**REQUEST:**
Write out the material word for word, starting from the line with "pose: elev=229.5 azim=320.4" up to and including the line with "Dot at: (270, 191)".
═════ SUPPLIED MATERIAL
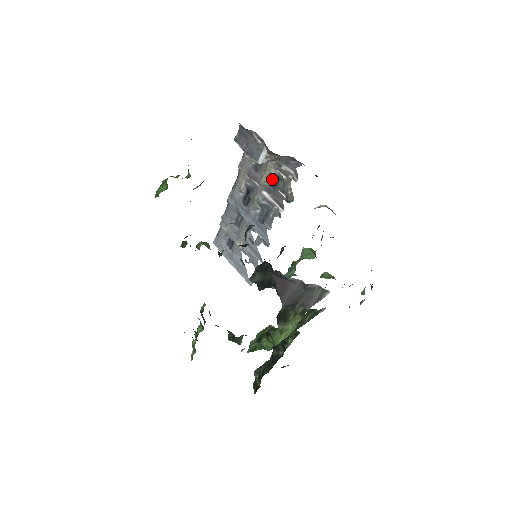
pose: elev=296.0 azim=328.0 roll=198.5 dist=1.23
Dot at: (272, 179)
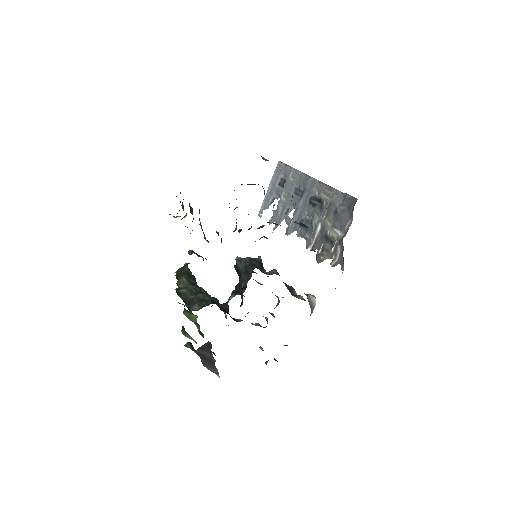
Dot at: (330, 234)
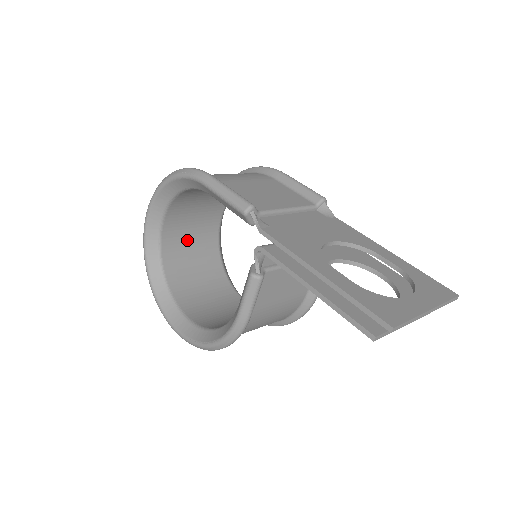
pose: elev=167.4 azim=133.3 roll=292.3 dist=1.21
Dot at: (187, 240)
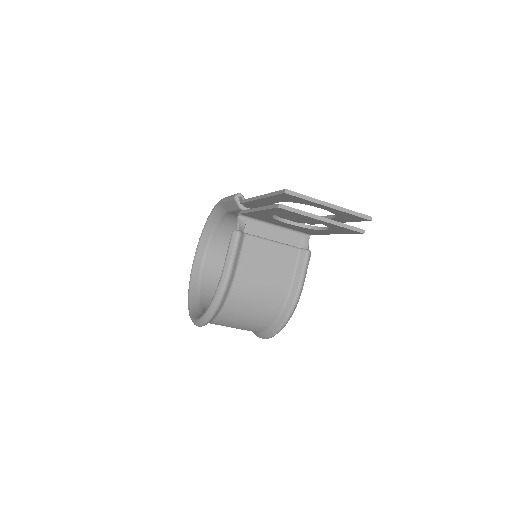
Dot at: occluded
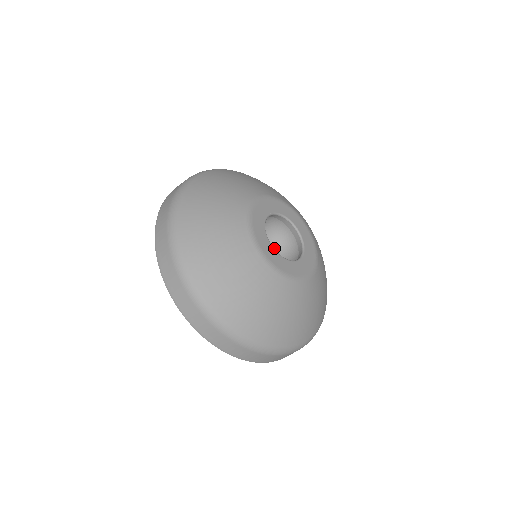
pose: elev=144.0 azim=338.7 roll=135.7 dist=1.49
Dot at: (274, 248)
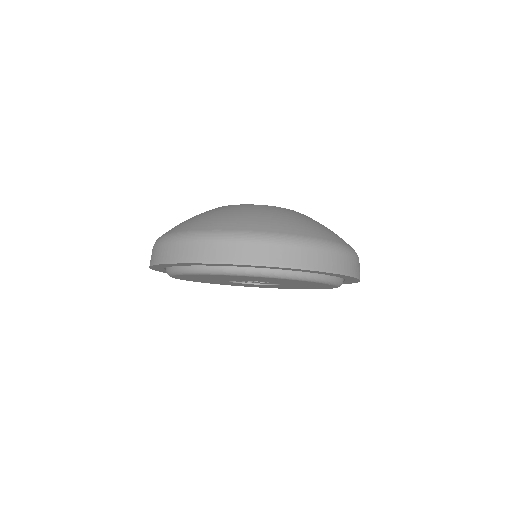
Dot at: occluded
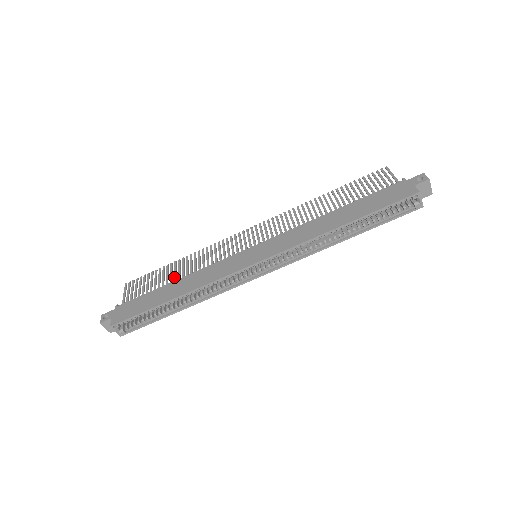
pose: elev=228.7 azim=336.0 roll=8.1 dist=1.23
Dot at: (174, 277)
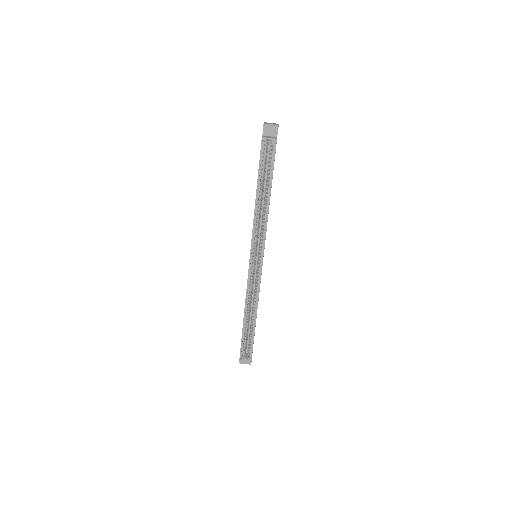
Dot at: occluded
══════════
═════ SUPPLIED MATERIAL
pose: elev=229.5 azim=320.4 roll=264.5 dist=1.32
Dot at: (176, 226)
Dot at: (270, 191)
══════════
**SOLUTION FOR THIS TASK:**
pose: elev=229.5 azim=320.4 roll=264.5 dist=1.32
Dot at: (176, 226)
Dot at: (270, 191)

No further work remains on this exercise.